## Passage
________
Why do Column oriented databases such as Vertica/InfoBright/GreenPlum make a fuss of Hadoop?

6.2k views Asked by At

What is the point in feeding an Hadoop cluster and using that cluster to feed data into a Vertica/InfoBright datawarehouse ?

All thse vendor keep saying "we can connect with Hadoop", but I don't understand what's the point. What is the interest of storing in Hadoop and transfering into InfoBright ? Why not have the applications store directly in the Infobright/Vertica DW ?

Thank you !

9

There are 9 answers

0
Kingz On

What is the point in feeding an Hadoop cluster and using that cluster to feed data into a Vertica/InfoBright datawarehouse ?

The point is you would not want your users to fire up a query and wait for minutes, sometimes hours before you come back with an answer. Hadoop cannot provide you with a real time query response. Although this is changing with the advent of Cloudera's Impala and Hortonworks's Stinger. These are real-time data processing engines over Hadoop.
________
## Provided material
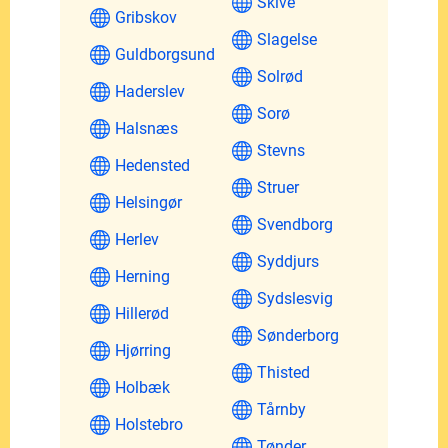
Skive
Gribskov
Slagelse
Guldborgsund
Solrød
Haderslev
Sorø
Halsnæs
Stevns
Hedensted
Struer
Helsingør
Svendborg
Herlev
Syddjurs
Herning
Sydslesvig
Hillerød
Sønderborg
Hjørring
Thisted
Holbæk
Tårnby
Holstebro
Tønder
________
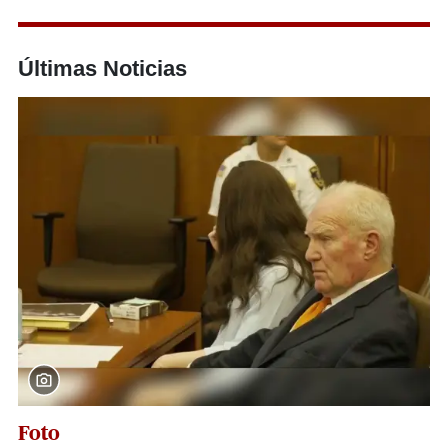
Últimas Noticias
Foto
________
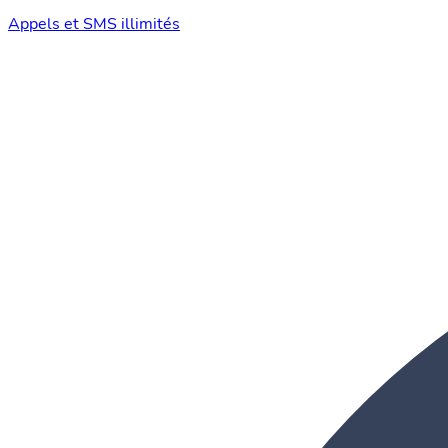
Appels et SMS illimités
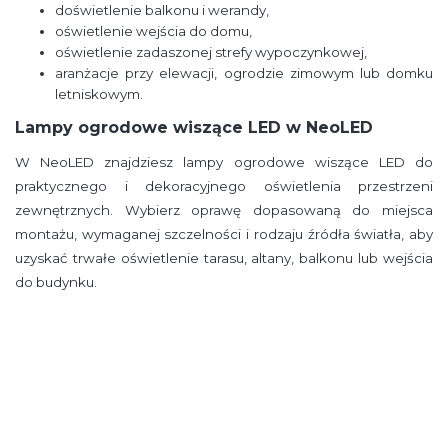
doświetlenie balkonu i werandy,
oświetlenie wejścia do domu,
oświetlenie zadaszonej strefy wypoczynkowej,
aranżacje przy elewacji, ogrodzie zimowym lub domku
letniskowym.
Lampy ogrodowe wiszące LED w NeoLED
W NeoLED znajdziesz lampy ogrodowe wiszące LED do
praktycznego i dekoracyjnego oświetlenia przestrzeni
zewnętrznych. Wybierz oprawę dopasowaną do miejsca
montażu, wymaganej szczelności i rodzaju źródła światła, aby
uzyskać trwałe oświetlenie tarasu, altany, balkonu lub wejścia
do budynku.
________
## What you need to do
• 1. Reproduce the Hadoop thread word for word, beginning at the words "6.2k views Asked" and stopping after "Infobright/Vertica DW ?".
• 2. Carry the forum thread about Hadoop and column-oriented databases forward from its final sentence.

## Numbered responses
• 1.
6.2k views Asked by At

What is the point in feeding an Hadoop cluster and using that cluster to feed data into a Vertica/InfoBright datawarehouse ?

All thse vendor keep saying "we can connect with Hadoop", but I don't understand what's the point. What is the interest of storing in Hadoop and transfering into InfoBright ? Why not have the applications store directly in the Infobright/Vertica DW ?

• 2.
Hadoop's underlying data system, HDFS, allows chunking up your data and distributing it over the nodes in your cluster. In fact, HDFS can also be replaced with a 3rd party data storage like S3. Point is: Hadoop provides both -> storage + processing. So you are welcome to use hadoop as storage engine and extract the data into your data warehouse when needed. You can also use Hadoop to create cubes and marts and store these marts in the warehouse.

However, with the advent of Stinger and Impala, the strength of these claims will eventually be erased. So keep an eye out.

0
Miguel Ping On

Hadoop is more of a platform than a DB.

Think of Hadoop as a neat filesystem that supports lots of queries over different of file types. With this in mind, most people dump raw data onto Hadoop and use it as a staging layer in the data pipeline, where it can chew the data and push it to other systems like vertica or any other. You have several advantages that can be resumed to decoupling.

So Hadoop is turning into the facto storage platform for big data. It is simple, fault-tolerant, scales well, and it is easy to feed and to get data out of it. So most vendors are trying to push a product to companies that probably have a Hadoop installation.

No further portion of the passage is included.